Eine andere, einfachere Möglichkeit wäre, das Apple TV aufzubohren. Beispielsweise könnte man es in den HomePod integrieren. Doch das wäre auch nur eine bessere Set-Top-Box, die zudem für den Massenmarkt viel zu teuer wäre und nach wie vor zu wenig Mehrwert bieten würde. Schon das Apple TV in seiner jetzigen Form ist im Vergleich zur Konkurrenz zu teuer. Je nach Speicher-Bestückung kostet es 179 bis 229 Euro (
Apple Online Store).
Apple könnte seine „exklusiven Inhalte“, inklusive Apple Music, für fremde Plattformen öffnen, sodass sie wie Netflix oder Amazon Prime auf jedem Smart-TV, egal mit welchem Betriebssystem, von Haus aus verfügbar wären. Doch selbst damit wären sie nur einer unter vielen, und zudem mit viel weniger attraktiven Inhalten als die Streaming-Marktführer. Es sei denn, Apple nutzt seine schier unerschöpflichen Geldreserven, um beispielsweise ein Schwergewicht wie Netflix zu übernehmen – falls ihnen so ein Coup gelingen kann.

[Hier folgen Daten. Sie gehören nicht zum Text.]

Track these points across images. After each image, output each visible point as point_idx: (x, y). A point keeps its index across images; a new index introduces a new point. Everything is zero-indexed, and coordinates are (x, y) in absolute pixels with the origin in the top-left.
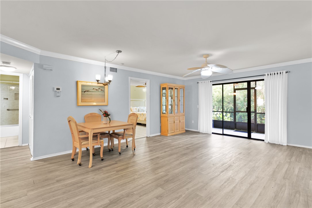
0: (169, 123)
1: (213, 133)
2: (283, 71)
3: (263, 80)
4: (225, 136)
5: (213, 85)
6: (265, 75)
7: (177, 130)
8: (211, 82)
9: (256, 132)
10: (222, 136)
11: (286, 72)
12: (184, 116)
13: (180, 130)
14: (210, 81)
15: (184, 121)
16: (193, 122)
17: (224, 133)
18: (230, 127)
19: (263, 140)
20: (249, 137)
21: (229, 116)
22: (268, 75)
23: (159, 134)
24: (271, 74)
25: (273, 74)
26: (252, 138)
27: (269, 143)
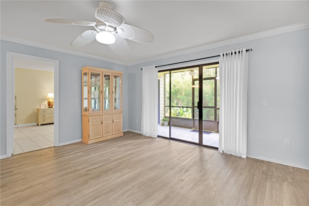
2: (242, 50)
3: (218, 63)
4: (172, 141)
6: (220, 56)
8: (156, 67)
10: (167, 141)
11: (247, 51)
14: (154, 66)
22: (223, 55)
23: (80, 140)
24: (227, 54)
25: (230, 54)
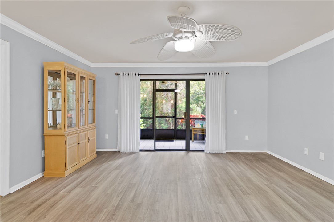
0: (68, 147)
1: (141, 150)
5: (142, 80)
7: (83, 157)
9: (176, 139)
12: (96, 130)
13: (89, 156)
15: (95, 138)
16: (107, 137)
17: (156, 148)
18: (147, 136)
19: (203, 151)
20: (187, 149)
21: (142, 123)
26: (190, 149)
27: (210, 153)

Aus jetziger Sicht erscheint die Situation ziemlich aussichtslos. Ob Apple am Ende doch noch ein Kaninchen aus dem Hut zaubern kann, etwa mit der für Herbst erwarteten Aktualisierung des Apple TV, bleibt abzuwarten. Jedoch sehe ich momentan keine großen Chancen, dass aus dem Nischenprodukt Apple TV jemals eine richtige Erfolgsstory wird. Eher bleibt es ein ambitioniertes Hobby für Apple, um nicht gänzlich den Anschluss an die Film- und TV-Industrie zu verlieren und vielleicht doch eines Tages noch eine zündende Idee nutzen zu können. – Die Hoffnung stirbt bekanntlich zuletzt.